= Passage =
NOT long after she moved into the medieval Tuscan rectory owned by her friend Penelope Jardine, Muriel Spark leaned out of her window and saw her companion toiling away below, clearing boulders from the wilderness of fruit trees and olives that surrounded the ramshackle house.

"When you've finished playing in the garden," said Spark, "would you mind coming in and making me a cup of tea?"

Jardine can now laugh at the memory, but at the time it must have been a little galling. In all the years Spark shared her home, she never so much as plucked a dandelion or daisy, though a glass of wine on the roof terrace overlooking their idyllic grounds was a perfectly acceptable end to the day. It was not that Spark did not like gardens - she loved them - but that they were for sitting in and admiring, not grubbing around on hands and knees. Her sole contribution to the outdoor demesne was to buy Jardine a sit-on lawnmower the size of a Sherman tank, and almost as alarming.

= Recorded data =
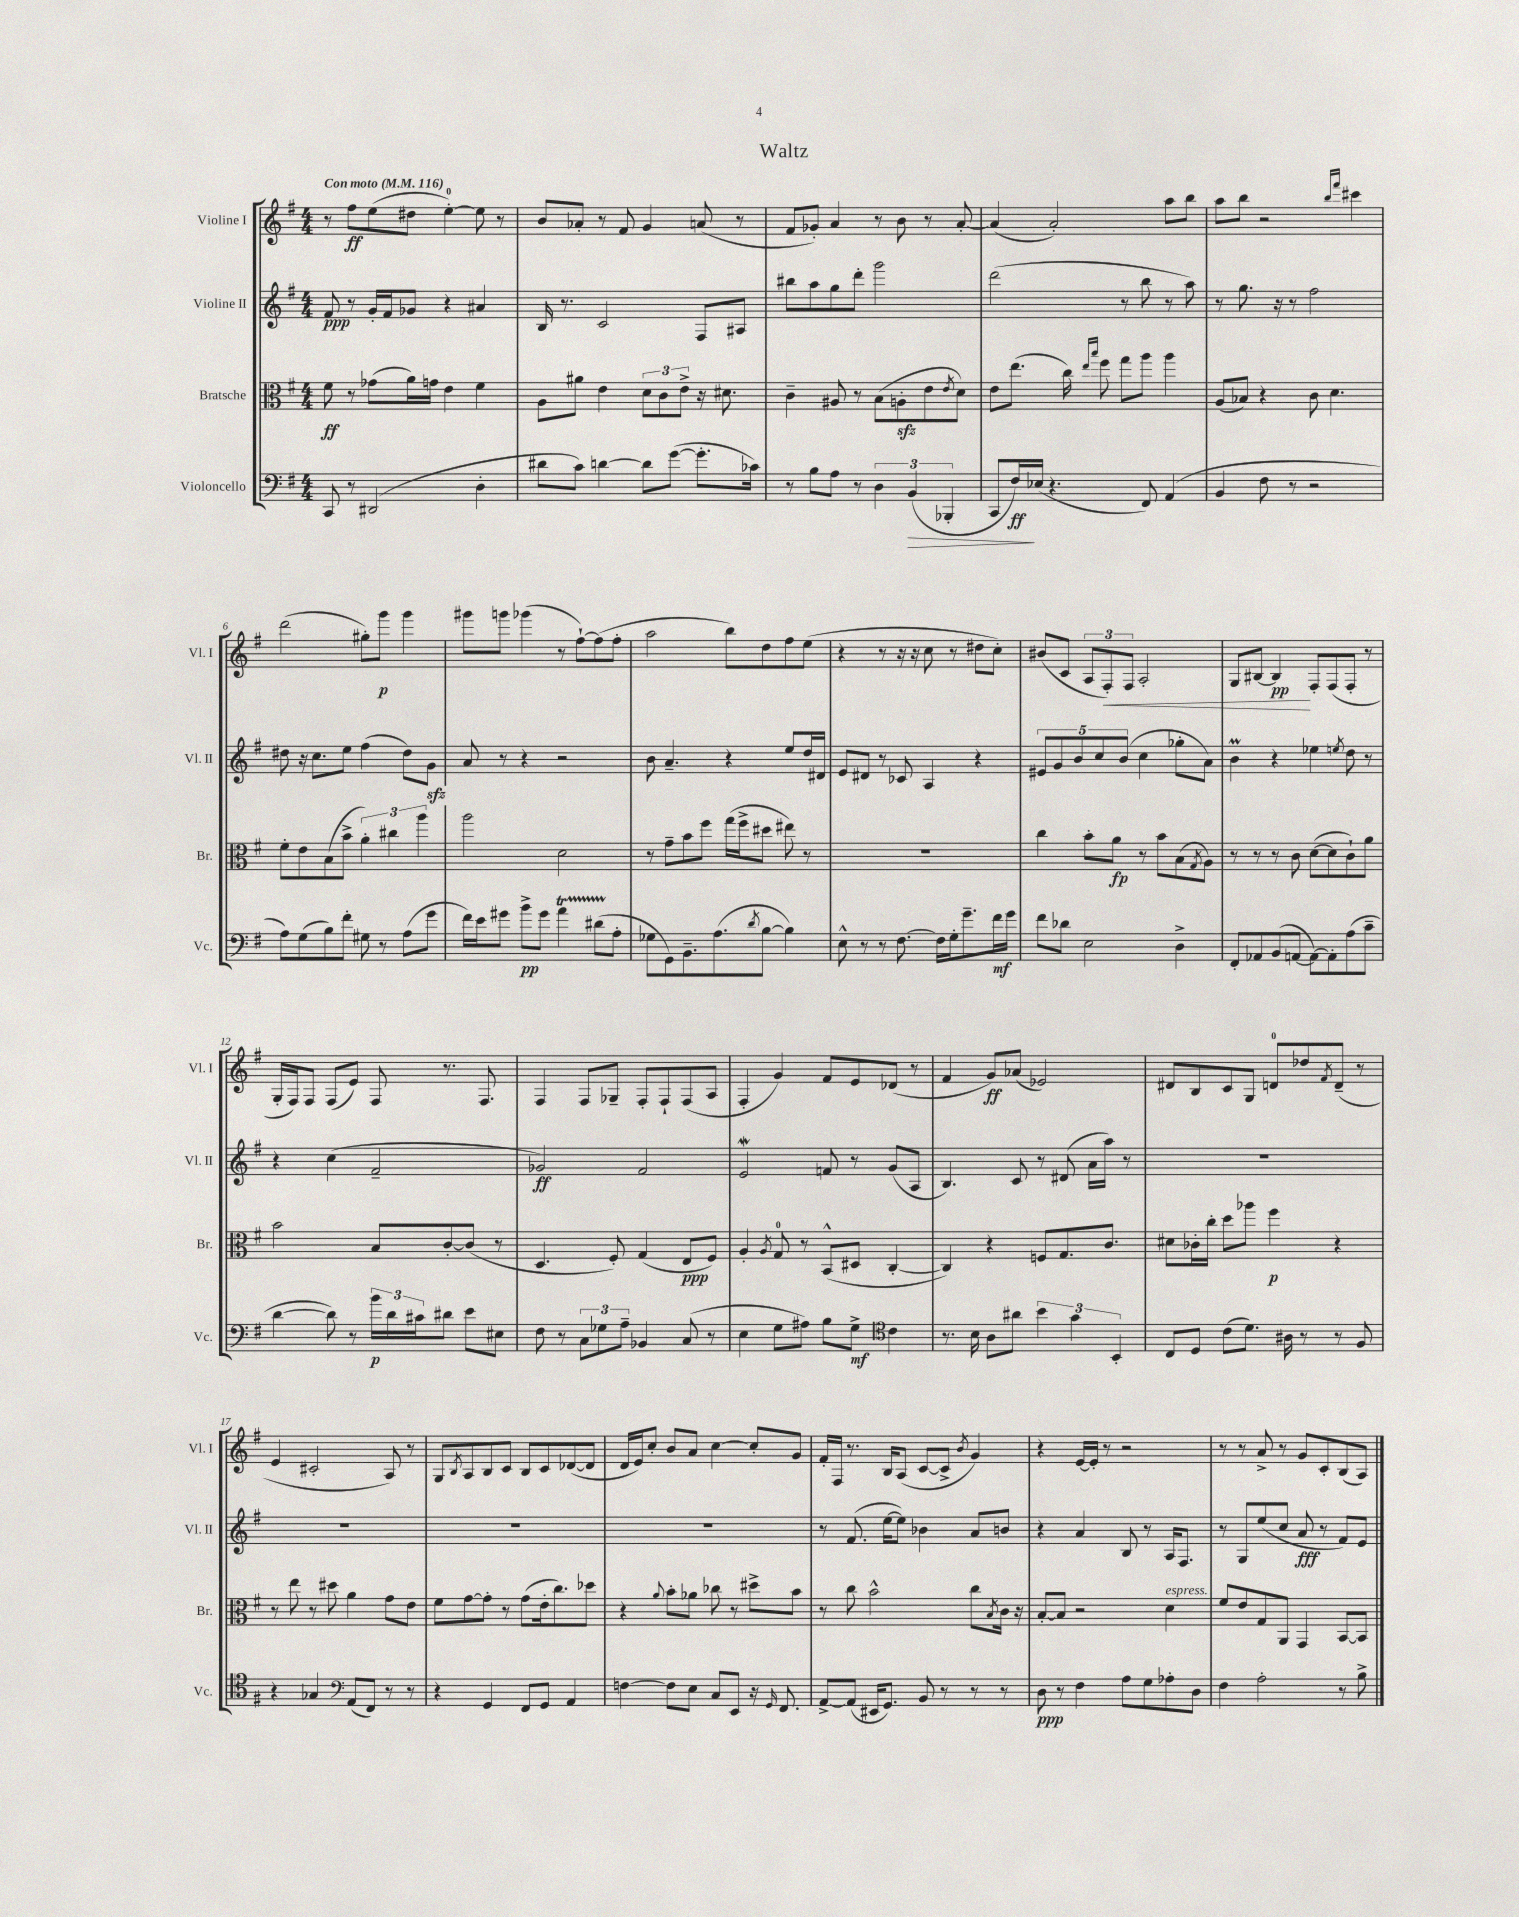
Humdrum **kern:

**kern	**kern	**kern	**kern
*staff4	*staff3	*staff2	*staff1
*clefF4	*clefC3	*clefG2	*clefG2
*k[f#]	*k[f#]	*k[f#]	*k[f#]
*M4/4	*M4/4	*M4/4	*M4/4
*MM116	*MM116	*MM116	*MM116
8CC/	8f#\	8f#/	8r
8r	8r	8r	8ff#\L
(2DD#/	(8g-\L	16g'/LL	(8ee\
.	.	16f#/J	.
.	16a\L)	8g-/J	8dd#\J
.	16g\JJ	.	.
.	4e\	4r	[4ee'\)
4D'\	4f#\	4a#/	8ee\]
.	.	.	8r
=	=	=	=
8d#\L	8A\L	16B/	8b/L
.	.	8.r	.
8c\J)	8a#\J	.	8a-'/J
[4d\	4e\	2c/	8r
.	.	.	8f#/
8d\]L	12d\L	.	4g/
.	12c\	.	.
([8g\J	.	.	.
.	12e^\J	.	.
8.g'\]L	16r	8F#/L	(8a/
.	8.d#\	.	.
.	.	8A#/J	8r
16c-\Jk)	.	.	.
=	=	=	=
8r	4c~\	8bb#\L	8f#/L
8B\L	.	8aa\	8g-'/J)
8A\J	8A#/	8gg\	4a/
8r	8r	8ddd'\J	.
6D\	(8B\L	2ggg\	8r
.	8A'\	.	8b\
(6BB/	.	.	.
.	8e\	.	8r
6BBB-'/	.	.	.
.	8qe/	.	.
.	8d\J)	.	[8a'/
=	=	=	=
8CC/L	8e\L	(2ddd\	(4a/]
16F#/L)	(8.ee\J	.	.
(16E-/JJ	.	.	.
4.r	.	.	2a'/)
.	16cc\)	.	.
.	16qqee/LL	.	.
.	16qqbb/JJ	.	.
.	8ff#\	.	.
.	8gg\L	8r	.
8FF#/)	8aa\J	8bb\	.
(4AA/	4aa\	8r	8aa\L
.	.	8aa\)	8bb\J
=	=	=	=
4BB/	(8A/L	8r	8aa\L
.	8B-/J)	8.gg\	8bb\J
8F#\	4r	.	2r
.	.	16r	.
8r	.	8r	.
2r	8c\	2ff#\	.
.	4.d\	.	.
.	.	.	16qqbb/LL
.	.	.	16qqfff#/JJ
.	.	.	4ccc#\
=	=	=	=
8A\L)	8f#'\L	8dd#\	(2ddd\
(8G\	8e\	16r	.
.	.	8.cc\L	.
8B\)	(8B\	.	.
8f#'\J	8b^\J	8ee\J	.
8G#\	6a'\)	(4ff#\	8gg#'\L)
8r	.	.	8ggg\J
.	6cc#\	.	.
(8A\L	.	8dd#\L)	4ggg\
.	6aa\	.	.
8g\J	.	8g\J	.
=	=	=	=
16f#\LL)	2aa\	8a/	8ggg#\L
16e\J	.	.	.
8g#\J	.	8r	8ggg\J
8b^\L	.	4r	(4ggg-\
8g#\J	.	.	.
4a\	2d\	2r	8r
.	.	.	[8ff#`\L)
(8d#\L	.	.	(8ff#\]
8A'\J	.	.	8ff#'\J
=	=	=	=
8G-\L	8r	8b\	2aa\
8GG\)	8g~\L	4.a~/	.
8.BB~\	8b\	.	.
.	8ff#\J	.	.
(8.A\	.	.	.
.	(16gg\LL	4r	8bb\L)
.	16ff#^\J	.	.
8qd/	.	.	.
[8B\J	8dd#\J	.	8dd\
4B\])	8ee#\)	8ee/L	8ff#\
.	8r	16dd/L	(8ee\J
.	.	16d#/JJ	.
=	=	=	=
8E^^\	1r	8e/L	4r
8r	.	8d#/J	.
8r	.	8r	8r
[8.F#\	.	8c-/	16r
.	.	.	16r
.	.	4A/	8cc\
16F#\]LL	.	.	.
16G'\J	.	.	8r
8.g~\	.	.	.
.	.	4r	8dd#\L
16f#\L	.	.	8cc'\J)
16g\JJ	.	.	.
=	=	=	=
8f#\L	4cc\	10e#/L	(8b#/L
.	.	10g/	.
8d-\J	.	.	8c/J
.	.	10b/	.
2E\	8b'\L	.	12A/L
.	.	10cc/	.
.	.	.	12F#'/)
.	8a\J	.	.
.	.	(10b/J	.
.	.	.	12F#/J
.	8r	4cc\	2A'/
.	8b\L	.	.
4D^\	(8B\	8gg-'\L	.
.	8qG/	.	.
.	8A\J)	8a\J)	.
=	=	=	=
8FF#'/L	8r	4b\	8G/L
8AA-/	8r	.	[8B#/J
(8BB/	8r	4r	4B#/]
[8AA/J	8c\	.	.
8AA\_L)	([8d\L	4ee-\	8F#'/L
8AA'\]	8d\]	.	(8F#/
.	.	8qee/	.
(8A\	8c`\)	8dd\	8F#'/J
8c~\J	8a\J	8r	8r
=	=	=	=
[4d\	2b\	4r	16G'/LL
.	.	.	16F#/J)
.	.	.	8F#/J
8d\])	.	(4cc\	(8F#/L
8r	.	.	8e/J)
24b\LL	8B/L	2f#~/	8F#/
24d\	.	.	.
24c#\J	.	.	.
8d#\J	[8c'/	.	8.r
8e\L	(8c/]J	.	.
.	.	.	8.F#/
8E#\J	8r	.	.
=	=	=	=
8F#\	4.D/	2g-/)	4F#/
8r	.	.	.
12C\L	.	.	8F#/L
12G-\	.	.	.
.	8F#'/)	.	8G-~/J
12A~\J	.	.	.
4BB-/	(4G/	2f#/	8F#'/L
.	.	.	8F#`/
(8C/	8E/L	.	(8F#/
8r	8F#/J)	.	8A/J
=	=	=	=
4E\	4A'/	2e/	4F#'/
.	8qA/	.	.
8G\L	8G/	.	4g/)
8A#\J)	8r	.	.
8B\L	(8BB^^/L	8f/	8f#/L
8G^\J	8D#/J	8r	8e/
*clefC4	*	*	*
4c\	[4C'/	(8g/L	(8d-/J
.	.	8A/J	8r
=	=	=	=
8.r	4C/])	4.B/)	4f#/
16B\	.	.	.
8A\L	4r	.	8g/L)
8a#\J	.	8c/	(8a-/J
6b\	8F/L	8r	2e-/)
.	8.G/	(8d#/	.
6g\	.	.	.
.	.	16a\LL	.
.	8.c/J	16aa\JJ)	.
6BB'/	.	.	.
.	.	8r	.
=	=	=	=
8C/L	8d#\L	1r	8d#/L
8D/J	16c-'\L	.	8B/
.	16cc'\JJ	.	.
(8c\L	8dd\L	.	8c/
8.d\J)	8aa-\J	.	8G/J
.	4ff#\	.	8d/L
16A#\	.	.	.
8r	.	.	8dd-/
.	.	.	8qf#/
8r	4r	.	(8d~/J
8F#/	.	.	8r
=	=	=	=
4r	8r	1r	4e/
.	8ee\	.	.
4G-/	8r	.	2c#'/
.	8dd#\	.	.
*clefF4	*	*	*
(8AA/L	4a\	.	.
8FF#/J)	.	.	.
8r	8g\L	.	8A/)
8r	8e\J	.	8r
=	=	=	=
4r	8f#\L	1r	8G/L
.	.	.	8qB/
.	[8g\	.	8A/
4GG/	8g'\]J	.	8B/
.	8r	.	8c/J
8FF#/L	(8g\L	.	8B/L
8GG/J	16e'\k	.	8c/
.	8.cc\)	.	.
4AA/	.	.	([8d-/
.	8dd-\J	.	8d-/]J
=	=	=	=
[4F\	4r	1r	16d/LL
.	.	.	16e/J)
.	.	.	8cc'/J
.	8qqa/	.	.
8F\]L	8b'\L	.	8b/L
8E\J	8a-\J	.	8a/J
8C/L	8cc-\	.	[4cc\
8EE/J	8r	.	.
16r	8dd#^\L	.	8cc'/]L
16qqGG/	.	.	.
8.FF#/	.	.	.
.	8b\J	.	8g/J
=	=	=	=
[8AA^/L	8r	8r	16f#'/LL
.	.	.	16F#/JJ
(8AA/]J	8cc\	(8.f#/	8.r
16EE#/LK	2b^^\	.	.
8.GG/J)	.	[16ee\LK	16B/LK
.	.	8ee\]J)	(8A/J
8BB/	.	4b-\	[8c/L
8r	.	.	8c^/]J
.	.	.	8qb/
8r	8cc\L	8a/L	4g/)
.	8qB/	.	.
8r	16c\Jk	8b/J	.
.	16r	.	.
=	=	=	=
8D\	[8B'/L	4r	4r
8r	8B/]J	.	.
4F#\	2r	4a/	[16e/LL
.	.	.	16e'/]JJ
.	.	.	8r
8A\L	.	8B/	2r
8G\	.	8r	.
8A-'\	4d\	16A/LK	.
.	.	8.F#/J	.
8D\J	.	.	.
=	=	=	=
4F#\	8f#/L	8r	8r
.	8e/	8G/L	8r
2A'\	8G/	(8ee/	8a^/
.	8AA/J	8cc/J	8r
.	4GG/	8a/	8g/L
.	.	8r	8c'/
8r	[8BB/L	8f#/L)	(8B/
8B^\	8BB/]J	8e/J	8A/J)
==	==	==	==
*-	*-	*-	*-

= Directives =
#1 According to the passage about Muriel Spark and Penelope Jardine, what was Spark's only contribution to the grounds around the house?
#2 Write the text that follows the final sentence of the passage about Muriel Spark and Penelope Jardine.

= Responses in order =
#1 She bought Jardine a sit-on lawnmower the size of a Sherman tank.

#2
For many novelists and poets, writing usually wins over weeding. Virginia Woolf was not the first to use a hut at the bottom of the garden in which to write (in her case the term summer house might be more accurate), and while she had an affinity with the land around her, for her contemporary equivalent - the likes, say, of Philip Pullman and David Almond - one suspects the piece of land attached to their house is interesting primarily as a space in which to build a water-tight office where they can work undisturbed by cold callers and family. Not for them the habits of Sir Walter Scott who, when his gardener tapped on the window of a morning, would put his head outdoors to check the weather, then set off to help prune and plant trees on his Abbotsford estate, sometimes until day's end.

It is those such as Scott on whom Jackie Bennett focuses in her lavishly illustrated book The Writer's Garden. A TV producer turned gardening columnist, she picks out some of the finest gardens kept or created by the more green-fingered of Britain's most celebrated writers over the past two centuries. In so doing, she tries to tease out the connection between those such as Beatrix Potter and Laurence Sterne, who paid as much attention to leafy plots as to the literary sort, and the influence of their passion for plants and trees on their work.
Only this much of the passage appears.